- _Task to complete_
Return every line of the entries below that contains the string "custom".

- _Material for this task_
************

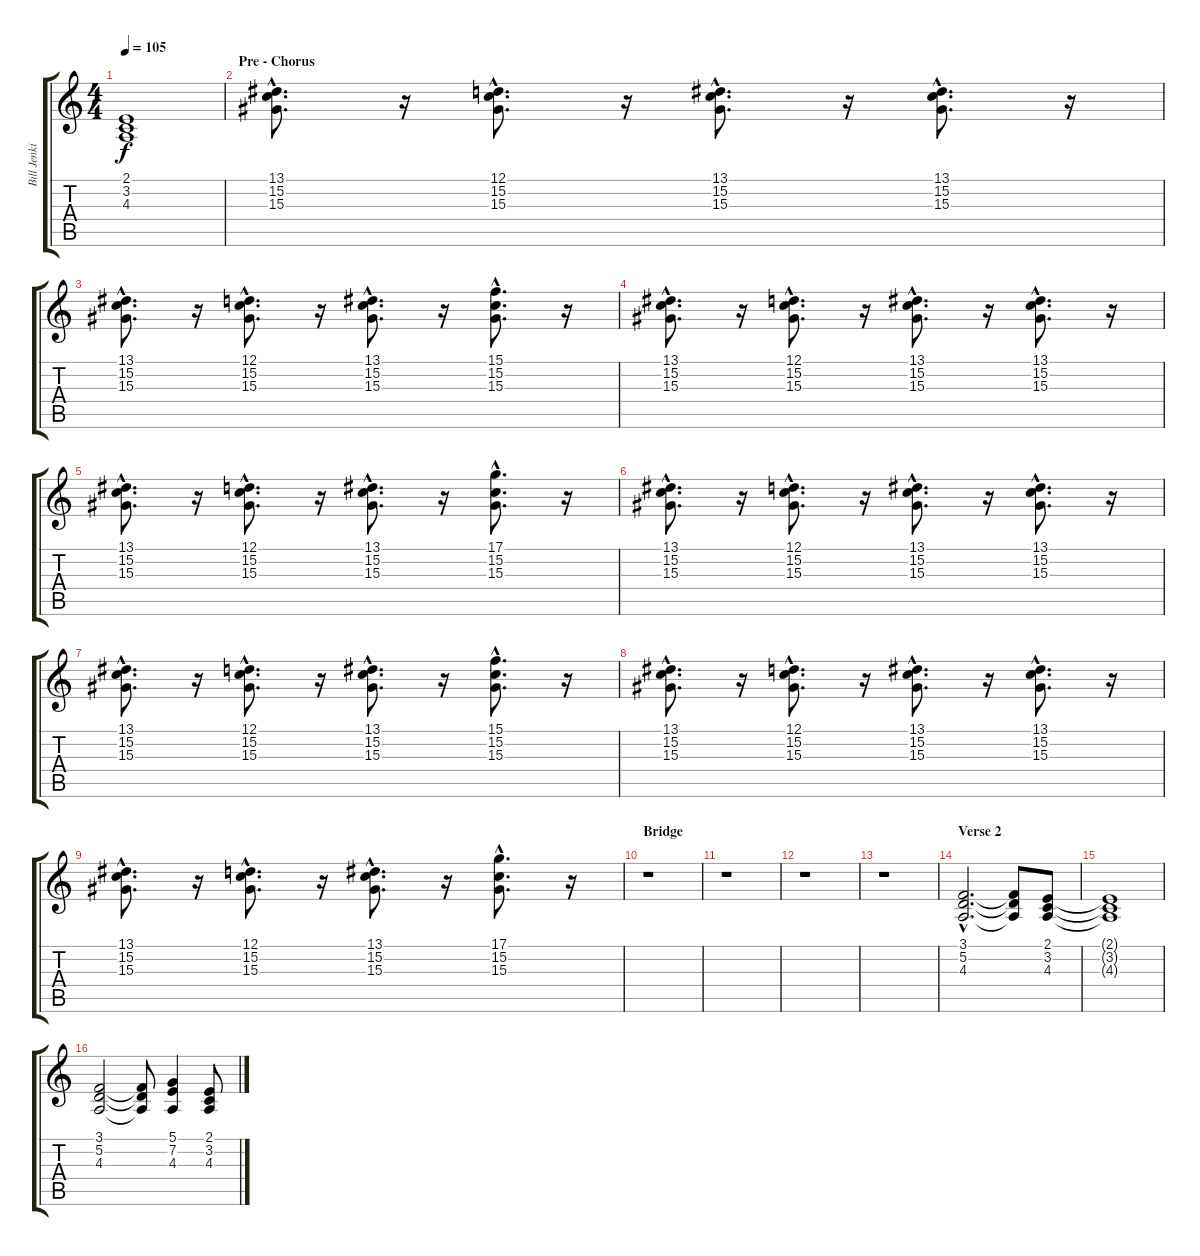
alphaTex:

\track ("Bill Jenkins [Piano]" "Bill Jenki") {instrument brightacousticpiano}
\staff {score tabs}
\tuning (D4 A3 F3 C3 G2 D2) {hide}
\ts (4 4)
\tempo 105
\clef g2
\ks c
(2.1{t} 3.2{t} 4.3{t}).1{dy f} |
\section ("" "Pre - Chorus")
(13.1{hac} 15.2{hac} 15.3{hac}).8{d} r.16 (12.1{hac} 15.2{hac} 15.3{hac}).8{d} r.16 (13.1{hac} 15.2{hac} 15.3{hac}).8{d} r.16 (13.1{hac} 15.2{hac} 15.3{hac}).8{d} r.16 |
(13.1{hac} 15.2{hac} 15.3{hac}).8{d} r.16 (12.1{hac} 15.2{hac} 15.3{hac}).8{d} r.16 (13.1{hac} 15.2{hac} 15.3{hac}).8{d} r.16 (15.1{hac} 15.2{hac} 15.3{hac}).8{d} r.16 |
(13.1{hac} 15.2{hac} 15.3{hac}).8{d} r.16 (12.1{hac} 15.2{hac} 15.3{hac}).8{d} r.16 (13.1{hac} 15.2{hac} 15.3{hac}).8{d} r.16 (13.1{hac} 15.2{hac} 15.3{hac}).8{d} r.16 |
(13.1{hac} 15.2{hac} 15.3{hac}).8{d} r.16 (12.1{hac} 15.2{hac} 15.3{hac}).8{d} r.16 (13.1{hac} 15.2{hac} 15.3{hac}).8{d} r.16 (17.1{hac} 15.2{hac} 15.3{hac}).8{d} r.16 |
(13.1{hac} 15.2{hac} 15.3{hac}).8{d} r.16 (12.1{hac} 15.2{hac} 15.3{hac}).8{d} r.16 (13.1{hac} 15.2{hac} 15.3{hac}).8{d} r.16 (13.1{hac} 15.2{hac} 15.3{hac}).8{d} r.16 |
(13.1{hac} 15.2{hac} 15.3{hac}).8{d} r.16 (12.1{hac} 15.2{hac} 15.3{hac}).8{d} r.16 (13.1{hac} 15.2{hac} 15.3{hac}).8{d} r.16 (15.1{hac} 15.2{hac} 15.3{hac}).8{d} r.16 |
(13.1{hac} 15.2{hac} 15.3{hac}).8{d} r.16 (12.1{hac} 15.2{hac} 15.3{hac}).8{d} r.16 (13.1{hac} 15.2{hac} 15.3{hac}).8{d} r.16 (13.1{hac} 15.2{hac} 15.3{hac}).8{d} r.16 |
(13.1{hac} 15.2{hac} 15.3{hac}).8{d} r.16 (12.1{hac} 15.2{hac} 15.3{hac}).8{d} r.16 (13.1{hac} 15.2{hac} 15.3{hac}).8{d} r.16 (17.1{hac} 15.2{hac} 15.3{hac}).8{d} r.16 |
\section ("" "Bridge")
r.1 |
r.1 |
r.1 |
r.1 |
\section ("" "Verse 2")
(3.1{hac} 5.2{hac} 4.3{hac}).2{d} (3.1{t} 5.2{t} 4.3{t}).8 (2.1 3.2 4.3).8 |
(2.1{t} 3.2{t} 4.3{t}).1 |
(3.1 5.2 4.3).2 (3.1{t} 5.2{t} 4.3{t}).8 (5.1 7.2 4.3).4 (2.1 3.2 4.3).8
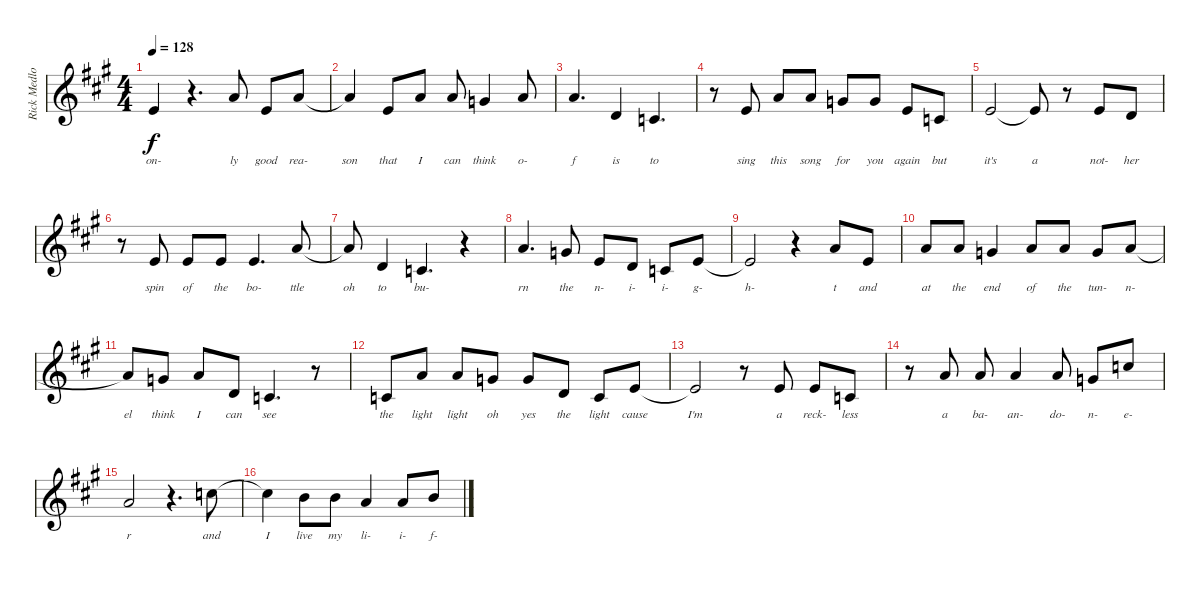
\track ("Rick Medlocke Vocals" "Rick Medlo") {instrument violin}
\staff {score}
\tuning (E4 B3 G3 D3 A2 E2) {hide}
\ts (4 4)
\tempo 128
\clef g2
\ks a
5.2{t}.4{lyrics (0 "on-") lyrics (1 "") lyrics (2 "") lyrics (3 "") lyrics (4 "") dy f} r.4{d} 5.1.8{lyrics (0 "ly") lyrics (1 "") lyrics (2 "") lyrics (3 "") lyrics (4 "")} 5.2.8{lyrics (0 "good") lyrics (1 "") lyrics (2 "") lyrics (3 "") lyrics (4 "")} 5.1.8{lyrics (0 "rea-") lyrics (1 "") lyrics (2 "") lyrics (3 "") lyrics (4 "")} |
5.1{t}.4{lyrics (0 "son") lyrics (1 "") lyrics (2 "") lyrics (3 "") lyrics (4 "")} 5.2.8{lyrics (0 "that") lyrics (1 "") lyrics (2 "") lyrics (3 "") lyrics (4 "")} 5.1.8{lyrics (0 "I") lyrics (1 "") lyrics (2 "") lyrics (3 "") lyrics (4 "")} 5.1.8{lyrics (0 "can") lyrics (1 "") lyrics (2 "") lyrics (3 "") lyrics (4 "")} 8.2.4{lyrics (0 "think") lyrics (1 "") lyrics (2 "") lyrics (3 "") lyrics (4 "")} 5.1.8{lyrics (0 "o-") lyrics (1 "") lyrics (2 "") lyrics (3 "") lyrics (4 "")} |
5.1.4{d lyrics (0 "f") lyrics (1 "") lyrics (2 "") lyrics (3 "") lyrics (4 "")} 7.3{be (custom 0 0 10 4 20 4 30 0 60 0)}.4{lyrics (0 "is") lyrics (1 "") lyrics (2 "") lyrics (3 "") lyrics (4 "")} 5.3.4{d lyrics (0 "to") lyrics (1 "") lyrics (2 "") lyrics (3 "") lyrics (4 "")} |
r.8 5.2.8{lyrics (0 "sing") lyrics (1 "") lyrics (2 "") lyrics (3 "") lyrics (4 "")} 5.1.8{lyrics (0 "this") lyrics (1 "") lyrics (2 "") lyrics (3 "") lyrics (4 "")} 5.1.8{lyrics (0 "song") lyrics (1 "") lyrics (2 "") lyrics (3 "") lyrics (4 "")} 8.2.8{lyrics (0 "for") lyrics (1 "") lyrics (2 "") lyrics (3 "") lyrics (4 "")} 8.2.8{lyrics (0 "you") lyrics (1 "") lyrics (2 "") lyrics (3 "") lyrics (4 "")} 5.2.8{lyrics (0 "again") lyrics (1 "") lyrics (2 "") lyrics (3 "") lyrics (4 "")} 5.3.8{lyrics (0 "but") lyrics (1 "") lyrics (2 "") lyrics (3 "") lyrics (4 "")} |
5.2.2{lyrics (0 "it's") lyrics (1 "") lyrics (2 "") lyrics (3 "") lyrics (4 "")} 5.2{t}.8{lyrics (0 "a") lyrics (1 "") lyrics (2 "") lyrics (3 "") lyrics (4 "")} r.8 5.2.8{lyrics (0 "not-") lyrics (1 "") lyrics (2 "") lyrics (3 "") lyrics (4 "")} 7.3.8{lyrics (0 "her") lyrics (1 "") lyrics (2 "") lyrics (3 "") lyrics (4 "")} |
r.8 5.2.8{lyrics (0 "spin") lyrics (1 "") lyrics (2 "") lyrics (3 "") lyrics (4 "")} 5.2.8{lyrics (0 "of") lyrics (1 "") lyrics (2 "") lyrics (3 "") lyrics (4 "")} 5.2.8{lyrics (0 "the") lyrics (1 "") lyrics (2 "") lyrics (3 "") lyrics (4 "")} 5.2.4{d lyrics (0 "bo-") lyrics (1 "") lyrics (2 "") lyrics (3 "") lyrics (4 "")} 5.1.8{lyrics (0 "ttle") lyrics (1 "") lyrics (2 "") lyrics (3 "") lyrics (4 "")} |
5.1{t}.8{lyrics (0 "oh") lyrics (1 "") lyrics (2 "") lyrics (3 "") lyrics (4 "")} 7.3{be (custom 0 0 10 4 20 4 30 0 60 0)}.4{lyrics (0 "to") lyrics (1 "") lyrics (2 "") lyrics (3 "") lyrics (4 "")} 5.3.4{d lyrics (0 "bu-") lyrics (1 "") lyrics (2 "") lyrics (3 "") lyrics (4 "")} r.4 |
5.1.4{d lyrics (0 "rn") lyrics (1 "") lyrics (2 "") lyrics (3 "") lyrics (4 "")} 8.2.8{lyrics (0 "the") lyrics (1 "") lyrics (2 "") lyrics (3 "") lyrics (4 "")} 5.2.8{lyrics (0 "n-") lyrics (1 "") lyrics (2 "") lyrics (3 "") lyrics (4 "")} 7.3.8{lyrics (0 "i-") lyrics (1 "") lyrics (2 "") lyrics (3 "") lyrics (4 "")} 5.3.8{lyrics (0 "i-") lyrics (1 "") lyrics (2 "") lyrics (3 "") lyrics (4 "")} 5.2.8{lyrics (0 "g-") lyrics (1 "") lyrics (2 "") lyrics (3 "") lyrics (4 "")} |
5.2{t}.2{lyrics (0 "h-") lyrics (1 "") lyrics (2 "") lyrics (3 "") lyrics (4 "")} r.4 5.1.8{lyrics (0 "t") lyrics (1 "") lyrics (2 "") lyrics (3 "") lyrics (4 "")} 5.2.8{lyrics (0 "and") lyrics (1 "") lyrics (2 "") lyrics (3 "") lyrics (4 "")} |
5.1.8{lyrics (0 "at") lyrics (1 "") lyrics (2 "") lyrics (3 "") lyrics (4 "")} 5.1.8{lyrics (0 "the") lyrics (1 "") lyrics (2 "") lyrics (3 "") lyrics (4 "")} 8.2.4{lyrics (0 "end") lyrics (1 "") lyrics (2 "") lyrics (3 "") lyrics (4 "")} 5.1.8{lyrics (0 "of") lyrics (1 "") lyrics (2 "") lyrics (3 "") lyrics (4 "")} 5.1.8{lyrics (0 "the") lyrics (1 "") lyrics (2 "") lyrics (3 "") lyrics (4 "")} 8.2.8{lyrics (0 "tun-") lyrics (1 "") lyrics (2 "") lyrics (3 "") lyrics (4 "")} 5.1.8{lyrics (0 "n-") lyrics (1 "") lyrics (2 "") lyrics (3 "") lyrics (4 "")} |
5.1{t}.8{lyrics (0 "el") lyrics (1 "") lyrics (2 "") lyrics (3 "") lyrics (4 "")} 8.2.8{lyrics (0 "think") lyrics (1 "") lyrics (2 "") lyrics (3 "") lyrics (4 "")} 5.1.8{lyrics (0 "I") lyrics (1 "") lyrics (2 "") lyrics (3 "") lyrics (4 "")} 7.3{be (custom 0 0 10 4 20 4 30 0 60 0)}.8{lyrics (0 "can") lyrics (1 "") lyrics (2 "") lyrics (3 "") lyrics (4 "")} 5.3.4{d lyrics (0 "see") lyrics (1 "") lyrics (2 "") lyrics (3 "") lyrics (4 "")} r.8 |
5.3.8{lyrics (0 "the") lyrics (1 "") lyrics (2 "") lyrics (3 "") lyrics (4 "")} 5.1.8{lyrics (0 "light") lyrics (1 "") lyrics (2 "") lyrics (3 "") lyrics (4 "")} 5.1.8{lyrics (0 "light") lyrics (1 "") lyrics (2 "") lyrics (3 "") lyrics (4 "")} 8.2.8{lyrics (0 "oh") lyrics (1 "") lyrics (2 "") lyrics (3 "") lyrics (4 "")} 8.2.8{lyrics (0 "yes") lyrics (1 "") lyrics (2 "") lyrics (3 "") lyrics (4 "")} 7.3.8{lyrics (0 "the") lyrics (1 "") lyrics (2 "") lyrics (3 "") lyrics (4 "")} 5.3.8{lyrics (0 "light") lyrics (1 "") lyrics (2 "") lyrics (3 "") lyrics (4 "")} 5.2.8{lyrics (0 "cause") lyrics (1 "") lyrics (2 "") lyrics (3 "") lyrics (4 "")} |
5.2{t}.2{lyrics (0 "I'm") lyrics (1 "") lyrics (2 "") lyrics (3 "") lyrics (4 "")} r.8 5.2.8{lyrics (0 "a") lyrics (1 "") lyrics (2 "") lyrics (3 "") lyrics (4 "")} 5.2.8{lyrics (0 "reck-") lyrics (1 "") lyrics (2 "") lyrics (3 "") lyrics (4 "")} 5.3.8{lyrics (0 "less") lyrics (1 "") lyrics (2 "") lyrics (3 "") lyrics (4 "")} |
r.8 5.1.8{lyrics (0 "a") lyrics (1 "") lyrics (2 "") lyrics (3 "") lyrics (4 "")} 5.1.8{lyrics (0 "ba-") lyrics (1 "") lyrics (2 "") lyrics (3 "") lyrics (4 "")} 5.1.4{lyrics (0 "an-") lyrics (1 "") lyrics (2 "") lyrics (3 "") lyrics (4 "")} 5.1.8{lyrics (0 "do-") lyrics (1 "") lyrics (2 "") lyrics (3 "") lyrics (4 "")} 8.2.8{lyrics (0 "n-") lyrics (1 "") lyrics (2 "") lyrics (3 "") lyrics (4 "")} 8.1.8{lyrics (0 "e-") lyrics (1 "") lyrics (2 "") lyrics (3 "") lyrics (4 "")} |
5.1.2{lyrics (0 "r") lyrics (1 "") lyrics (2 "") lyrics (3 "") lyrics (4 "")} r.4{d} 8.1.8{lyrics (0 "and") lyrics (1 "") lyrics (2 "") lyrics (3 "") lyrics (4 "")} |
8.1{t}.4{lyrics (0 "I") lyrics (1 "") lyrics (2 "") lyrics (3 "") lyrics (4 "")} 7.1.8{lyrics (0 "live") lyrics (1 "") lyrics (2 "") lyrics (3 "") lyrics (4 "")} 7.1.8{lyrics (0 "my") lyrics (1 "") lyrics (2 "") lyrics (3 "") lyrics (4 "")} 5.1.4{lyrics (0 "li-") lyrics (1 "") lyrics (2 "") lyrics (3 "") lyrics (4 "")} 5.1.8{lyrics (0 "i-") lyrics (1 "") lyrics (2 "") lyrics (3 "") lyrics (4 "")} 7.1.8{lyrics (0 "f-") lyrics (1 "") lyrics (2 "") lyrics (3 "") lyrics (4 "")}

************

- _Solution below_
5.1.4{d lyrics (0 "f") lyrics (1 "") lyrics (2 "") lyrics (3 "") lyrics (4 "")} 7.3{be (custom 0 0 10 4 20 4 30 0 60 0)}.4{lyrics (0 "is") lyrics (1 "") lyrics (2 "") lyrics (3 "") lyrics (4 "")} 5.3.4{d lyrics (0 "to") lyrics (1 "") lyrics (2 "") lyrics (3 "") lyrics (4 "")} |
5.1{t}.8{lyrics (0 "oh") lyrics (1 "") lyrics (2 "") lyrics (3 "") lyrics (4 "")} 7.3{be (custom 0 0 10 4 20 4 30 0 60 0)}.4{lyrics (0 "to") lyrics (1 "") lyrics (2 "") lyrics (3 "") lyrics (4 "")} 5.3.4{d lyrics (0 "bu-") lyrics (1 "") lyrics (2 "") lyrics (3 "") lyrics (4 "")} r.4 |
5.1{t}.8{lyrics (0 "el") lyrics (1 "") lyrics (2 "") lyrics (3 "") lyrics (4 "")} 8.2.8{lyrics (0 "think") lyrics (1 "") lyrics (2 "") lyrics (3 "") lyrics (4 "")} 5.1.8{lyrics (0 "I") lyrics (1 "") lyrics (2 "") lyrics (3 "") lyrics (4 "")} 7.3{be (custom 0 0 10 4 20 4 30 0 60 0)}.8{lyrics (0 "can") lyrics (1 "") lyrics (2 "") lyrics (3 "") lyrics (4 "")} 5.3.4{d lyrics (0 "see") lyrics (1 "") lyrics (2 "") lyrics (3 "") lyrics (4 "")} r.8 |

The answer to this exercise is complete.